Martin Petit trouve très dur d'écrire en ce moment, dur de créer de l'humour quand on sent la détresse des gens autour. «Il y a aucun chef d'oeuvre qui s'est écrit avec deux enfants qui courent partout», a blagué l'humoriste, pourtant fort inspiré et drôle dimanche soir, et à qui je décerne l'étoile du match. La lecture de son journal de pandémie était hilarante. Sur le deux mètres de distance: «On dirait que le Québec a pogné la sentence d'Éric Salvail.» Martin Petit déteste quand on dit que «la culture doit se réinventer», une formule qu'il trouve insultante et qui «cache une intention qui n'est pas sincère». L'humoriste ne parle pas pour lui mais pour l'ensemble des artistes, qui l'ont appuyé en masse dans sa position. «Même Monique Miller!» s'est-il étonné. Il déplore une déconnexion entre les artistes qui chantent que «ça va bien aller» et les nombreux Québécois qui ont recours aux banques alimentaires. «J'aime pas qu'on se fasse croire que ça va bien quand ça ne va pas bien.»

C'est un Guy Laliberté barbu, au look aventurier, qui s'est présenté sur le plateau, une invitation négociée l'après-midi même.
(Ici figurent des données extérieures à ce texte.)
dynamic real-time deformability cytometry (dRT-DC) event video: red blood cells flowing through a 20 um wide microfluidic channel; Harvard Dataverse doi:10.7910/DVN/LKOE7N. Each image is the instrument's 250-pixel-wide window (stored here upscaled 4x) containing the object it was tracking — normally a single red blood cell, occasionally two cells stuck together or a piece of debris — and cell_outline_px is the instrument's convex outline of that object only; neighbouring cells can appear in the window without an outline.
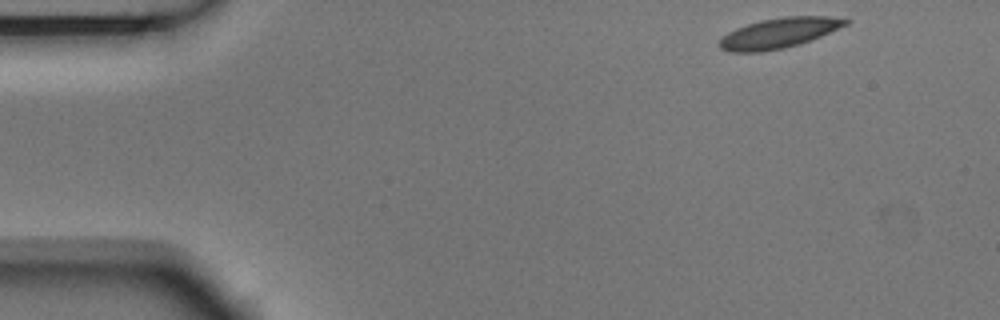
{"species": "Egyptian fruit bat (a non-hibernating species)", "species_latin": "Rousettus aegyptiacus", "temperature_condition": "room temperature", "stored_images_in_passage": 5, "segment_of_instrument_passage": [2, 2], "camera_frame_rate_fps": 3000, "um_per_image_px": 0.085, "animal": {"sex": "male"}, "frame": {"image": 1, "passage_image": 5, "time_ms": 1.333, "image_size_px": [1000, 320], "cell_outline_px": [[852, 20], [848, 24], [820, 36], [784, 48], [760, 52], [728, 52], [720, 48], [716, 44], [728, 32], [736, 28], [760, 20], [784, 16], [828, 16]], "centroid_in_image_um": [66.17, 2.8], "position_along_channel_um": 18.8, "area_um2": 22.02}}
L'invité surprise venait annoncer officiellement vouloir racheter le Cirque du Soleil avec un groupe d'investisseurs. «Le Cirque m'a tellement donné, que de voir la situation dans laquelle il est, si je peux aider, on va être là», affirme le cofondateur de l'institution. «On a un bon plan, on pense qu'on est capable de ramener le feu sacré là-dedans», poursuit Guy Laliberté, qui ne regrette aucunement d'avoir vendu le Cirque. L'homme d'affaires et créateur, qui s'est contenté de hausser les épaules au sujet des intentions de Pierre Karl Péladeau, affirme que la transaction pourrait se faire avec ou sans une aide gouvernementale. Le processus de vente de ses actions du Cirque a été entrepris l'automne dernier, bien avant les rumeurs de pandémie, s'est-il défendu avant de quitter le plateau pour remplir son rôle de DJ.
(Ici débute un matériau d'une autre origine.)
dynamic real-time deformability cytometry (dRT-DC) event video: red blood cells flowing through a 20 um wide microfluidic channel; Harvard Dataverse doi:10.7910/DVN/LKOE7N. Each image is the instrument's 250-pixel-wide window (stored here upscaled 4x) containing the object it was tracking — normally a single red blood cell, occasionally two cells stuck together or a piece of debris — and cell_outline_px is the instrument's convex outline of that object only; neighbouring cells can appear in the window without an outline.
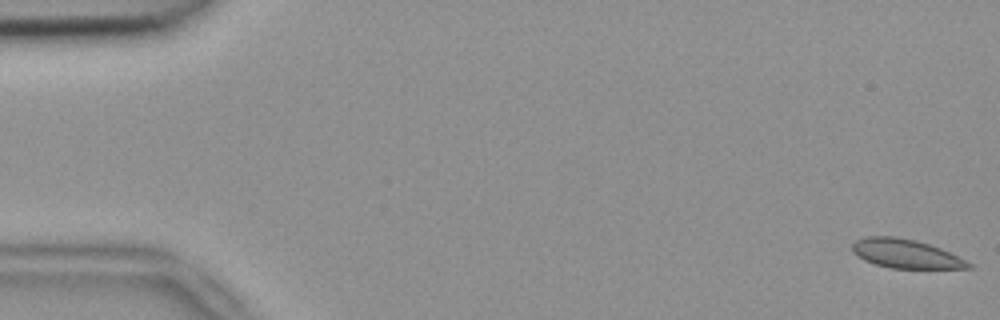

La ministre de la Santé et des Services sociaux, Danielle McCann, veut dès maintenant mettre l'accent sur le maintien des aînés à domicile. «On est en deuil au Québec», dit-elle à propos de la situation tragique dans les CHSLD depuis le début de la pandémie. La ministre a souligné les ratés de la réforme Barrette, tant sur la communication dans le milieu de la santé que la pénurie de personnel. «Il n'y a pas de bois mort, il manque de bois», affirme-t-elle. Pour rattraper les retards importants des opérations dans la région de Montréal, la ministre compte recourir aux cliniques privées ou d'envoyer des patients à l'extérieur de la métropole. «On a fait en deux mois ce que normalement ça nous aurait pris deux ans à faire.» «Sentez-vous surtout pas obligée de faire une deuxième saison», a badiné Dany Turcotte sur les conférences de presse de 13h.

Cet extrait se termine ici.